Manu Chao: Catching Up With the ‘Travelling Man’
Travel Blog • Ben Keene • 08.30.07 | 11:57 AM ET
Although its Sept. 4 release date narrowly misses an opportunity to be played on thousands of North American stereos over the approaching holiday weekend, Manu Chao‘s forthcoming album, La Radiolina, already has the attention of music journalists in the U.S. and Europe. Writing in The New Yorker, in a story headlined Travelling Man, Sasha Frere-Jones describes the fourth release by the Latin artist as his “most direct yet, presenting him as a sincere man motivated equally by affection and quiet fury,” emphasizing the populist nature of Chao’s polyglot pop. We’ve already given away our feelings about Chao: We recently named him one of our Seven Wonders of the Shrinking Planet.

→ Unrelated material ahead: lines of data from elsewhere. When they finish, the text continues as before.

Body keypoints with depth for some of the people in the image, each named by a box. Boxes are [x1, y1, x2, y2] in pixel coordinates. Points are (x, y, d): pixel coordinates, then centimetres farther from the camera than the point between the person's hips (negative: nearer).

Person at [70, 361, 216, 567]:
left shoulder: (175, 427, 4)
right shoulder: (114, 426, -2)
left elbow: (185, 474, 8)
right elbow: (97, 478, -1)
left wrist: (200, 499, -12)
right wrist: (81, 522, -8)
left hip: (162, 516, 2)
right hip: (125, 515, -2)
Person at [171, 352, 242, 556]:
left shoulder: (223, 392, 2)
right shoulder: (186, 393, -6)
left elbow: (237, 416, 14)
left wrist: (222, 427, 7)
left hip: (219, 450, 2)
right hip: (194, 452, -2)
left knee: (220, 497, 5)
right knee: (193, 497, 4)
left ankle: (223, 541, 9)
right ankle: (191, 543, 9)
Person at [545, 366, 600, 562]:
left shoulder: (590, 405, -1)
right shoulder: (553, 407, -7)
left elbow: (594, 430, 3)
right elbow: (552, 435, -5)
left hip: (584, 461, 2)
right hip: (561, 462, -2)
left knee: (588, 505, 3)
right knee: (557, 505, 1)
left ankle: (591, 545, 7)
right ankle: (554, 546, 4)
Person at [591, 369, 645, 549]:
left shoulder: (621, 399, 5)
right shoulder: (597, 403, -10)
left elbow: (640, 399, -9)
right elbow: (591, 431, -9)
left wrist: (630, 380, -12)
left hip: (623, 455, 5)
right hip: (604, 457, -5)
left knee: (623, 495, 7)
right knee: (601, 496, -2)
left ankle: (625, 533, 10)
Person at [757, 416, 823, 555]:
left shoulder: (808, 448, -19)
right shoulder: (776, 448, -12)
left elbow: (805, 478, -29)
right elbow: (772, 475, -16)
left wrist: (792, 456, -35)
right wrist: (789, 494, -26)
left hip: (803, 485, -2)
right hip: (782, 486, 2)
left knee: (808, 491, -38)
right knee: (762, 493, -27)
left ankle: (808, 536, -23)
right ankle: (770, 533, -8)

Frere-Jones hints at how Chao’s appealing blend of energy and social commentary, in addition to his versatility—on the new album he sings in five languages—have allowed his songs to cross borders and reach an international audience. Of Chao, Frere-Jones writes, “Few pop performers take the idea of being a global musician so literally.”

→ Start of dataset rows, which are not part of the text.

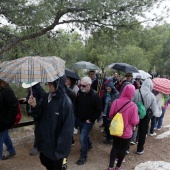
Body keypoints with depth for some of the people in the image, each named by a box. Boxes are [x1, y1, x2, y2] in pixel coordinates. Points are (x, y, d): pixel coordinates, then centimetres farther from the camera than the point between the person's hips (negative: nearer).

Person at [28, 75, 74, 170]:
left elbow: (67, 128, -21)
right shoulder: (47, 97, -4)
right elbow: (38, 115, 3)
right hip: (44, 140, 6)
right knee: (44, 161, 26)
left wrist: (61, 149, -18)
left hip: (56, 143, -6)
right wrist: (34, 106, -17)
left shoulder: (66, 102, -23)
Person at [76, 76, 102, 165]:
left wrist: (91, 119, -15)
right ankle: (89, 145, 53)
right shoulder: (80, 92, -7)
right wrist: (77, 115, 6)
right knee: (84, 134, 24)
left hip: (88, 121, -6)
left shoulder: (95, 95, -22)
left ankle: (83, 156, 13)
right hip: (80, 119, 6)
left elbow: (99, 110, -16)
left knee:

He begins the story with this great anecdote:
Toward the end of a live show, weary musicians often appeal to the audience with a stock phrase intended to invigorate the proceedings: “How is everyone feeling tonight?” “I can’t hear you!” “Cleveland, make some noise!” Manu Chao, a wiry forty-six-year-old of Spanish extraction who grew up in Paris, used a different tactic when he played the first of two sold-out shows in Brooklyn’s Prospect Park in June. He shouted out the names of countries, and people cheered, often in reverse proportion to the nation’s population: “Uruguay!” Some whoops. “Costa Rica!” Roars. “Macedonia!” Total mayhem.
Chao also made his first U.S. television appearance earlier this month, sitting for an interview and performing on the Henry Rollins Show.